Oryginalny tytuł "Expendables" oznacza kogoś spisanego na straty, tzw. "mięso armatnie". Przyprószeni siwizną herosi udowadniają jednak, że wbrew tej niefortunnej metce żyją i mają się dobrze. O tym, czy rzeczywiście są - jak chciał polski dystrybutor - "niezniszczalni", zadecydują pewnie dopiero statystyki oglądalności.
Starzy kumple wracają
W pierwszej części „Niezniszczalnych” komediowy ton był oczywiście silnie widoczny – nie tylko w dialogach i akcji, ale też w ujawnianych widzom biografiach poszczególnych bohaterów (grany przez Dolpha Lundgrena niezbyt elokwentny zabijaka i niegroźny ćpun Gunnar Jensen jest doktorem chemii) czy ich znaczących ksywkach (moim ulubieńcem pozostaje Jet Li jako „Ying Yang”, choć Jason Statham vel „Christmas” depcze mu po piętach).
Jednak dopiero w drugiej odsłonie przygód najemników-oldboyów próby romansu z realizmem zostają ostatecznie ucięte.
Nie bez znaczenia może być tu zmiana na stanowisku reżysera – Sylvestra Stallone zastąpił znany producent (i reżyser) Simon West, a Sly mógł – z sukcesem i właściwą sobie charyzmą – skupić się na graniu.
Jazda bez trzymanki
O akcji ledwie kilka słów. Stara paczka znowu razem: na zlecenie Churcha (Bruce Willis) wobec którego Ross (Stallone) ma pewien dług,* podejmuje się kolejnego, pozornie banalnego zadania.*
Akcja przybiera niespodziewany i nieprzyjemny kierunek, kiedy jeden z „niezniszczalnych” zostaje zgładzony przez demonicznego, mówiącego ze wschodnim akcentem wroga... i tu zaczyna się jazda bez trzymanki.
Krew się leje
Eksplozje, szturmy, strzelaniny i podstępy. Egzotyczna piękność, męska przyjaźń i obrazowo chlupocząca krew, której rozprysków realizator nie szczędzi widzowi ani przez chwilę.

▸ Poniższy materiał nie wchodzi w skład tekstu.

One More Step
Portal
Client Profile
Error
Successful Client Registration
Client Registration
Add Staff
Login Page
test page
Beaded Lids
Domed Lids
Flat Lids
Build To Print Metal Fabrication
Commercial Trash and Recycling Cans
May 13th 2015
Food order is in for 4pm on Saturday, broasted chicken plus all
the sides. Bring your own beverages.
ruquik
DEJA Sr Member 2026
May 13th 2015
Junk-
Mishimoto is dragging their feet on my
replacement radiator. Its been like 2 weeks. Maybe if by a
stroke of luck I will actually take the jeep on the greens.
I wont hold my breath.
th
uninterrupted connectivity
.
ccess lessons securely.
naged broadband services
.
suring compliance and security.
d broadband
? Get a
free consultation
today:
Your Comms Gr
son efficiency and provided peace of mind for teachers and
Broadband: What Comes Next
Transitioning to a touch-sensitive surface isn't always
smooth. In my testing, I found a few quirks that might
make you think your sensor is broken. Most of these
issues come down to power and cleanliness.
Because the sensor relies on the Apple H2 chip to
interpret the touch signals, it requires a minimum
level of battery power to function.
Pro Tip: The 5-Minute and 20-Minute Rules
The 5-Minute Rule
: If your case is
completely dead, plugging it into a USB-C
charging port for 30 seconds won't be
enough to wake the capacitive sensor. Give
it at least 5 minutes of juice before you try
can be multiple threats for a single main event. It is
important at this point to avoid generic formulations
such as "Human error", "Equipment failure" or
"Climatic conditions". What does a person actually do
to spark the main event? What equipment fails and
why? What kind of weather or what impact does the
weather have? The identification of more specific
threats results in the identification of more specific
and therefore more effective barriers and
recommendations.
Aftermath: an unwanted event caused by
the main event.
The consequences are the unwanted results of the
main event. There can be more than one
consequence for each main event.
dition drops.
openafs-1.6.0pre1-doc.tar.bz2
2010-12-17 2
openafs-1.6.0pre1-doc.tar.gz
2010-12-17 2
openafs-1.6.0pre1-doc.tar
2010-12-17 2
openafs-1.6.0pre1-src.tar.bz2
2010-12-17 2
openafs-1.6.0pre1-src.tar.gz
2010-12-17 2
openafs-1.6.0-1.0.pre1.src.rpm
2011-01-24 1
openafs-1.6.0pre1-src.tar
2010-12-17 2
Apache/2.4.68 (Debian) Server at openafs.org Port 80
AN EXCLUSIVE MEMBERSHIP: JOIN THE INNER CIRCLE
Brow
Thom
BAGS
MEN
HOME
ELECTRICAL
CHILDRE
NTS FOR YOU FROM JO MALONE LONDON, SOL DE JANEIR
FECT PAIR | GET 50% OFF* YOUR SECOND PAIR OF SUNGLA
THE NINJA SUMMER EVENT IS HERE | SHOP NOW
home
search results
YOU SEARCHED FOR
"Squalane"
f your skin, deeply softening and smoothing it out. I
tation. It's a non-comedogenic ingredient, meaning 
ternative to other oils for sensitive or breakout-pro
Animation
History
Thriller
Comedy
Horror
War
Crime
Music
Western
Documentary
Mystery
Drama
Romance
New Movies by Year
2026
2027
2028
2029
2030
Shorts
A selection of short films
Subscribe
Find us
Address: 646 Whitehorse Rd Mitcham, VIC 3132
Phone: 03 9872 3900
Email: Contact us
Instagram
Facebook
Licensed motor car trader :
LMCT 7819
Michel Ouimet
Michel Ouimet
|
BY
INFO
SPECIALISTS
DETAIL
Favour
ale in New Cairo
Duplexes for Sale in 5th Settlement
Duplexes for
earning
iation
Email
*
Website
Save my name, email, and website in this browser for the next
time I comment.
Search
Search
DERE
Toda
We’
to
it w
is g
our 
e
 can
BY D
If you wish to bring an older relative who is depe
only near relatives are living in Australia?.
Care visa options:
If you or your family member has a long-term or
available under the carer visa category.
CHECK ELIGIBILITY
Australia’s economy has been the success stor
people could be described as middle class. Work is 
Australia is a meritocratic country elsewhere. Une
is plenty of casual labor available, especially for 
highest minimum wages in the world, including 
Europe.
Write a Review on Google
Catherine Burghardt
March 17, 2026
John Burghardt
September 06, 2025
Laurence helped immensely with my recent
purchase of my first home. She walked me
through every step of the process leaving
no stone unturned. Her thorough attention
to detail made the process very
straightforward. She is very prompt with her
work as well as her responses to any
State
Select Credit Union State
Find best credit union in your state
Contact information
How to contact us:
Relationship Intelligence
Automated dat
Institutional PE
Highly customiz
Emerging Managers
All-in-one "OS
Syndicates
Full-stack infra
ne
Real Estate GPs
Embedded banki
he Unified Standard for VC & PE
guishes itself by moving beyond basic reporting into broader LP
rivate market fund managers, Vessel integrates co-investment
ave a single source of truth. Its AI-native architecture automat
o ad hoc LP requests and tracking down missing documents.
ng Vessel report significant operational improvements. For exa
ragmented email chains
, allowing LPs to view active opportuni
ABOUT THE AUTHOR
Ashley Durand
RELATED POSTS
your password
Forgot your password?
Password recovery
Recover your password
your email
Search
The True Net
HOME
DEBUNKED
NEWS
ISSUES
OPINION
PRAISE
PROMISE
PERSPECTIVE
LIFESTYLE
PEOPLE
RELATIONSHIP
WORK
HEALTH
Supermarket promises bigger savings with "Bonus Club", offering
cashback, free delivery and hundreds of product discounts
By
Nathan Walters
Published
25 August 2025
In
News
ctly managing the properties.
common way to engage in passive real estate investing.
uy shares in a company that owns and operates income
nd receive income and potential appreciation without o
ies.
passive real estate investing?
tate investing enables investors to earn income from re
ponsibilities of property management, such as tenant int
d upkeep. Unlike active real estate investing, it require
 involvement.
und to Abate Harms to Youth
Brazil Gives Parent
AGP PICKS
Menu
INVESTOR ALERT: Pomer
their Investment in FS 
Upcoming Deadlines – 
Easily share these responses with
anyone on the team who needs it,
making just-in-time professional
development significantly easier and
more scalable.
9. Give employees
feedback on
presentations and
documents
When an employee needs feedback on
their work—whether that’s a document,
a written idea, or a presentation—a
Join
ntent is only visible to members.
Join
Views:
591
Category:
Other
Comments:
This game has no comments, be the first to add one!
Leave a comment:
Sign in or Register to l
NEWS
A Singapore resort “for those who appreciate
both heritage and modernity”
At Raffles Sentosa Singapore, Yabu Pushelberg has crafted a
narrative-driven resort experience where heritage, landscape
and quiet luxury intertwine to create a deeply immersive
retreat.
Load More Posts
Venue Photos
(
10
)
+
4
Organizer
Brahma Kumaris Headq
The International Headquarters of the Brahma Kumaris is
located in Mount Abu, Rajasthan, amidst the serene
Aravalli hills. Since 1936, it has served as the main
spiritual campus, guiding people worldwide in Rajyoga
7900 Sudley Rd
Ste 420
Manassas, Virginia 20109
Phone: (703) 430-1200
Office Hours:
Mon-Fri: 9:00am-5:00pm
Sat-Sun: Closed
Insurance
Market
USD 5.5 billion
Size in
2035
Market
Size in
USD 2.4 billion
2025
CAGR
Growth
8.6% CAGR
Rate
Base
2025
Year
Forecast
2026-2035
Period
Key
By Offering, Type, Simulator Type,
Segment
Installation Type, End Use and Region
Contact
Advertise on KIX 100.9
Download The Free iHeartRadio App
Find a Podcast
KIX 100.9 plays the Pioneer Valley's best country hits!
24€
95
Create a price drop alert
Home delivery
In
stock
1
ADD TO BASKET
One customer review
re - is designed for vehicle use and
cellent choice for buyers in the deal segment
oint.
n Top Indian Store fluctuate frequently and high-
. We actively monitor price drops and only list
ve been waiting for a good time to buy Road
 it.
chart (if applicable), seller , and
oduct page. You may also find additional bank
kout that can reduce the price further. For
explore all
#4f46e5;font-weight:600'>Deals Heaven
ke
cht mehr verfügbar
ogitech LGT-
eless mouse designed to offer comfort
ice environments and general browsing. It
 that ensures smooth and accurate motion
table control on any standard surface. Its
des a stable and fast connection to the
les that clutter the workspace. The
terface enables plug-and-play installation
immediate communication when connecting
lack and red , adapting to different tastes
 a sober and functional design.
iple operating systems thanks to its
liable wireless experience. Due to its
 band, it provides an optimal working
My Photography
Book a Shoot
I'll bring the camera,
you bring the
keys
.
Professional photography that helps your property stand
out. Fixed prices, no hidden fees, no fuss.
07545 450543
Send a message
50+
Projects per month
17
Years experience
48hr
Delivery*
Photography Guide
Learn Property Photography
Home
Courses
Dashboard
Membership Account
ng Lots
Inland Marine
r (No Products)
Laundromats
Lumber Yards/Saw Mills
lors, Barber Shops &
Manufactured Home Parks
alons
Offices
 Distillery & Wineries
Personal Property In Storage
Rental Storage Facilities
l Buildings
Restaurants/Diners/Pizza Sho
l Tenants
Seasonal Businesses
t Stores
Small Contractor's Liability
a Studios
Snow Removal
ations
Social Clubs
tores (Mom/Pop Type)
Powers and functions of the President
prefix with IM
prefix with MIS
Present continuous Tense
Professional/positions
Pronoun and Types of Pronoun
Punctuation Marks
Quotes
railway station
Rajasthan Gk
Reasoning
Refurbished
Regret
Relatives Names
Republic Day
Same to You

Nic w „Niezniszczalnych 2” nie jest jednak na serio, każde wydarzenie to kolejne „oczko” puszczone do widza.
Razem z bohaterami bawimy się w rozpoznawanie sytuacji, które doskonale znamy i układanie ich w nowy, ekscytujący schemat.
Słynne one-linery
W Niemczech ten sam aktor dubbinguje Arnolda Schwarzeneggera i Sylvestra Stallone.
Ponieważ podkładanie głosu jest tam normą, przy okazji „Niezniszczalnych” biedny dubber musiał się pewnie nieźle namęczyć. Napisy, z którymi puszczany jest film w Polsce, to dużo korzystniejsze rozwiązanie.
Nie tylko pozwalają delektować się starannie wypracowanymi, przez lata doprowadzanymi do perfekcji, manierami mówienia i modulowania głosu poszczególnych aktorów.
Musieli się świetnie bawić
Fanom z lepszą znajomością angielskiego pozwoli to również wyłapać zagubione w tłumaczeniu drobne dowcipy i językowe żarciki, które udowadniają, jak wielką frajdę musieli mieć twórcy scenariusza dworując sobie radośnie z kojarzonych z ekranowymi bohaterami kwestii, powiedzonek i filmów.
"Niezniszczalni 2" to opakowany w błyszczący, papierek wielowarstwowy prezent, który na każdym poziomie smakuje inaczej - ale równie dobrze. I chyba nie ma gustu, którego by nie potrafił zaspokoić.